■ Information provided:
--

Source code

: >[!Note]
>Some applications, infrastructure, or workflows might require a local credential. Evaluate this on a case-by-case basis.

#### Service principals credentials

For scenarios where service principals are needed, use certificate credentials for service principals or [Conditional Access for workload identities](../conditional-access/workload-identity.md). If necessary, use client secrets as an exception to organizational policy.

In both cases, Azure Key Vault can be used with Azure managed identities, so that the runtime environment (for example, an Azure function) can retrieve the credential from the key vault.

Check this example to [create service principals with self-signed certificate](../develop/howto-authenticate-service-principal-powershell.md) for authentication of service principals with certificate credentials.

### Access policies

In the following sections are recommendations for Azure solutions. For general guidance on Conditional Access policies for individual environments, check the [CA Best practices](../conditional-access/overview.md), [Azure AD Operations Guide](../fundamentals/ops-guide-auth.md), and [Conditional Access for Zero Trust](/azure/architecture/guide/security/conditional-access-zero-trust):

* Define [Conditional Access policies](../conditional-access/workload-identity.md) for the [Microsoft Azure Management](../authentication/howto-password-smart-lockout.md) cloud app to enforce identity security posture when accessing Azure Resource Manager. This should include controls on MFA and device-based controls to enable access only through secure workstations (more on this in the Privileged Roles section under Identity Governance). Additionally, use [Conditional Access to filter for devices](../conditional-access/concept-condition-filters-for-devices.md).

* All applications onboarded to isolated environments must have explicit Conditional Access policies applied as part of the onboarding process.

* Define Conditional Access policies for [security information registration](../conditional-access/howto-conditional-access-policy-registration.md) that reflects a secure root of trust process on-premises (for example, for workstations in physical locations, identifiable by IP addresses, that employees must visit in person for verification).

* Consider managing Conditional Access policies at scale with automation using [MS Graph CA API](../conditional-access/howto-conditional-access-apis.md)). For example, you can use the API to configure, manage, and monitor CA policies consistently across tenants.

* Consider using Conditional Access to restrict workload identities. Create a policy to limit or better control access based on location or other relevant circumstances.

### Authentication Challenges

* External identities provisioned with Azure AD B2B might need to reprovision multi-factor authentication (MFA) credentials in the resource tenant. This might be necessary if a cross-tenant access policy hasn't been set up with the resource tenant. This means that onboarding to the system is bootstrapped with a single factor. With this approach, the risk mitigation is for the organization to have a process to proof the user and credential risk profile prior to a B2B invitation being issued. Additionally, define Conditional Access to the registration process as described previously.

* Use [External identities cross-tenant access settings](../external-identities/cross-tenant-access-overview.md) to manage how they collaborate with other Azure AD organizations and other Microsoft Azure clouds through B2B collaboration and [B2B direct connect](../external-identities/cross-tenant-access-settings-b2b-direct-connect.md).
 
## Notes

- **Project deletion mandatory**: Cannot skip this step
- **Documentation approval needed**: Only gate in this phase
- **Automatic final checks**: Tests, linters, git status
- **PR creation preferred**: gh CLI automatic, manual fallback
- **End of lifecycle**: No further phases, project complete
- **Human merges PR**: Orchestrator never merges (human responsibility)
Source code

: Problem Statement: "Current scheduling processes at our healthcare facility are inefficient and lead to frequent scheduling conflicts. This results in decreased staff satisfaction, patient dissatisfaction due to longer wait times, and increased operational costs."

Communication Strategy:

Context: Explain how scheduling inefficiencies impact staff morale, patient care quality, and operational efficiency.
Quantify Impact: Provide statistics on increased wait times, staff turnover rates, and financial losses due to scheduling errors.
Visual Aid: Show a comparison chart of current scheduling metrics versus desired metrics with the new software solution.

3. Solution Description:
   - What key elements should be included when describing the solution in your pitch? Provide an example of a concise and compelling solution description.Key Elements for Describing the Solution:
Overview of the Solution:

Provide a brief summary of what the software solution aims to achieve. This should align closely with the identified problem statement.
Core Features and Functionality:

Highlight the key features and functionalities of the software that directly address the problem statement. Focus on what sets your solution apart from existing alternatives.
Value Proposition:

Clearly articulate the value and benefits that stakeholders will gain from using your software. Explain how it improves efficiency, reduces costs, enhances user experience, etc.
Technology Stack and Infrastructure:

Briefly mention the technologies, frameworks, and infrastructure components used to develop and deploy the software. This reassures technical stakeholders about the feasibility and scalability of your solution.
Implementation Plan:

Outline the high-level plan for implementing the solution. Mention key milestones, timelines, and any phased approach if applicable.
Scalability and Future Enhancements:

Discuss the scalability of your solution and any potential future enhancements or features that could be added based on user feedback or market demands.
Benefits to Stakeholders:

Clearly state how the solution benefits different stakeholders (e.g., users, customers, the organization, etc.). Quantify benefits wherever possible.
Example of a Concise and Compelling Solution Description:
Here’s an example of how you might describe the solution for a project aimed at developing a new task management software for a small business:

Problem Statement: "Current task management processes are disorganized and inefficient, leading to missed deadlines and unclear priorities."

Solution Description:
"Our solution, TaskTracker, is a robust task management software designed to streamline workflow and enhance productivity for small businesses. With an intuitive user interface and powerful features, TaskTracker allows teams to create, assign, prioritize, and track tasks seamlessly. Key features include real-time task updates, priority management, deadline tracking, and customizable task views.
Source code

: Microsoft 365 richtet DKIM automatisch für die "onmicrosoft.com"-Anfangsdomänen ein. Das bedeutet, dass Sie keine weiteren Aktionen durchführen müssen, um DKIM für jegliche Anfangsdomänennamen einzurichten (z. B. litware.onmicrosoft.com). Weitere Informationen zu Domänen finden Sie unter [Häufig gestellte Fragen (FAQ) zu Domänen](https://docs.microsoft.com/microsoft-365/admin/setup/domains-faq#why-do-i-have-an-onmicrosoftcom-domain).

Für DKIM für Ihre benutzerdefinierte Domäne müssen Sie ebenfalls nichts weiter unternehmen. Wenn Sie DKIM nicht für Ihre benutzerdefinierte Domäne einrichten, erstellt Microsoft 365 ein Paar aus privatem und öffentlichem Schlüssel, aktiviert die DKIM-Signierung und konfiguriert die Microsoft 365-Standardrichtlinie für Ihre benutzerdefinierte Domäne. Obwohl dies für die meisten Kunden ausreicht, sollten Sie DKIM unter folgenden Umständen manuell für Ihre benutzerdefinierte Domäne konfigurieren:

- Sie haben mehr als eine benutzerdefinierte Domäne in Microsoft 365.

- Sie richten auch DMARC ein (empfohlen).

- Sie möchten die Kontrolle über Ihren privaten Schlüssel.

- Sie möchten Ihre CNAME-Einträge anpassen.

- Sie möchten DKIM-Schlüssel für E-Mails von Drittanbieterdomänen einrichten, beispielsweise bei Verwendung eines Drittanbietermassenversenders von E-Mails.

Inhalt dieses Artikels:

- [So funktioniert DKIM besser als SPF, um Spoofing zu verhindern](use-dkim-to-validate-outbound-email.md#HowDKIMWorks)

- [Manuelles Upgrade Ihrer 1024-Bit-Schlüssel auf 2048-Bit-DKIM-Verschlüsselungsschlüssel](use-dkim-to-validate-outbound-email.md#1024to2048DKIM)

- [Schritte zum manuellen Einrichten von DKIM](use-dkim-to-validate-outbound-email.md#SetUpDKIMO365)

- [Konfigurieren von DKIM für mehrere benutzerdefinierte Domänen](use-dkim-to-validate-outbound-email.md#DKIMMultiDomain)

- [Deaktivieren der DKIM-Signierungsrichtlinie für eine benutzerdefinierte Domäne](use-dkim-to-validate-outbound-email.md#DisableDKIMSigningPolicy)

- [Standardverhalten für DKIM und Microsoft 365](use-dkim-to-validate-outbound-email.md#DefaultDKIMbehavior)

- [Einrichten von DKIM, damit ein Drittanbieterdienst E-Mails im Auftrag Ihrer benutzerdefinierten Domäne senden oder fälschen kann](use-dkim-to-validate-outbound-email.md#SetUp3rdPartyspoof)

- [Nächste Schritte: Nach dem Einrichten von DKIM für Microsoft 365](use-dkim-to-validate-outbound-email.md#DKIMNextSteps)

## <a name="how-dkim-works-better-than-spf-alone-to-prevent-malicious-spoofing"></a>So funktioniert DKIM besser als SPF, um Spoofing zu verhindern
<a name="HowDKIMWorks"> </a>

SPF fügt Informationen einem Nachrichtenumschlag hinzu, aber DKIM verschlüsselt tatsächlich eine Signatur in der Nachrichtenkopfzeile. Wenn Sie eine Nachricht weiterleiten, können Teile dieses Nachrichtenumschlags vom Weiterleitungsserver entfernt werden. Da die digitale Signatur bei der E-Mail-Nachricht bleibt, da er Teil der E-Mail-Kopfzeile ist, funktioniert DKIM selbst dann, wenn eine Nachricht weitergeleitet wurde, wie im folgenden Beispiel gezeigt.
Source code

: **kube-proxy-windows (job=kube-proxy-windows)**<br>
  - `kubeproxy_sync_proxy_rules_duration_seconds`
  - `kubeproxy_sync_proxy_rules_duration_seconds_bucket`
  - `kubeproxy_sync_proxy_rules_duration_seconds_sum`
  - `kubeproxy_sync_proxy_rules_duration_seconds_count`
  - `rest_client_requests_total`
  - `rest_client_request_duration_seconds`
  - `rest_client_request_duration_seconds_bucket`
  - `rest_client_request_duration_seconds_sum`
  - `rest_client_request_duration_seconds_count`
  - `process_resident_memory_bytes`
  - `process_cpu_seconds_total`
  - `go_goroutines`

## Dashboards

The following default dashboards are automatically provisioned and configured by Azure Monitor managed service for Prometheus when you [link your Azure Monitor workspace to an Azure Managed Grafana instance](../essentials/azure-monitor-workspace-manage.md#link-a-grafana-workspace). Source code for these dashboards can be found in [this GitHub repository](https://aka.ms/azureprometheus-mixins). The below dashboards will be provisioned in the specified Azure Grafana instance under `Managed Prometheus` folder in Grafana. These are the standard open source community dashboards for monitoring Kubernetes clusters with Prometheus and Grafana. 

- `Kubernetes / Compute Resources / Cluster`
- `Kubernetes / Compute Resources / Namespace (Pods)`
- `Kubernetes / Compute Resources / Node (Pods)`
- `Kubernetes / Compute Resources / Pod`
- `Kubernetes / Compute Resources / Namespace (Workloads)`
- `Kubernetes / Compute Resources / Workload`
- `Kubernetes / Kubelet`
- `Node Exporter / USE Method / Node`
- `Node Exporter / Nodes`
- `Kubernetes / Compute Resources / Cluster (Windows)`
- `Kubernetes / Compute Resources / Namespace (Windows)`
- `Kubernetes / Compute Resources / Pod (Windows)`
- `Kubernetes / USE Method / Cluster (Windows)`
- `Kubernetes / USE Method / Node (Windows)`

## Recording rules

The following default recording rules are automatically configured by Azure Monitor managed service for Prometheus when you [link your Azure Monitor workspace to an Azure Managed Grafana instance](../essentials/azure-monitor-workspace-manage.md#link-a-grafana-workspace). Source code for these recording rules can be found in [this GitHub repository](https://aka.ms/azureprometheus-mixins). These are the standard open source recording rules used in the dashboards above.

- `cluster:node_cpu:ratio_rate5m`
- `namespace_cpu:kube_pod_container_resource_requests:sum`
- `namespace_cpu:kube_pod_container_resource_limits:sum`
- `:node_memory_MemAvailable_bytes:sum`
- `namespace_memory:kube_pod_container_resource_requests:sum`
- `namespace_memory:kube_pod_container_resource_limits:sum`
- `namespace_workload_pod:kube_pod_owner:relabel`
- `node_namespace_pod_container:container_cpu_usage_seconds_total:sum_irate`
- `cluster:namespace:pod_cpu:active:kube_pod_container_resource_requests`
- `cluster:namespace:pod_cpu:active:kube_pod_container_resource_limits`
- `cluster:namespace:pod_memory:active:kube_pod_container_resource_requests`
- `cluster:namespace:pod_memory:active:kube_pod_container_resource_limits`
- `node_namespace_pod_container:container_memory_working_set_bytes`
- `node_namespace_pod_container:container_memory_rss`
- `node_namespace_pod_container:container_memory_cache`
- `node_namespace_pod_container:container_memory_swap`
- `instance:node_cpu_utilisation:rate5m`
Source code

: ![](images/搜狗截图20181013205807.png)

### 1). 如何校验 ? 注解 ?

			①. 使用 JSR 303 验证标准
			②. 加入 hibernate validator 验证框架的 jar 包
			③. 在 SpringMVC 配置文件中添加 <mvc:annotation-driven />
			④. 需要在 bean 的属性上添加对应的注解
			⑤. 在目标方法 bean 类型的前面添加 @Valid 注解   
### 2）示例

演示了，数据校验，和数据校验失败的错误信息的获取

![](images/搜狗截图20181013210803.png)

--

■ What needs to be done: Write only the number of lines in the data where the string "Spoofing" can be found.

■ Your solution: 2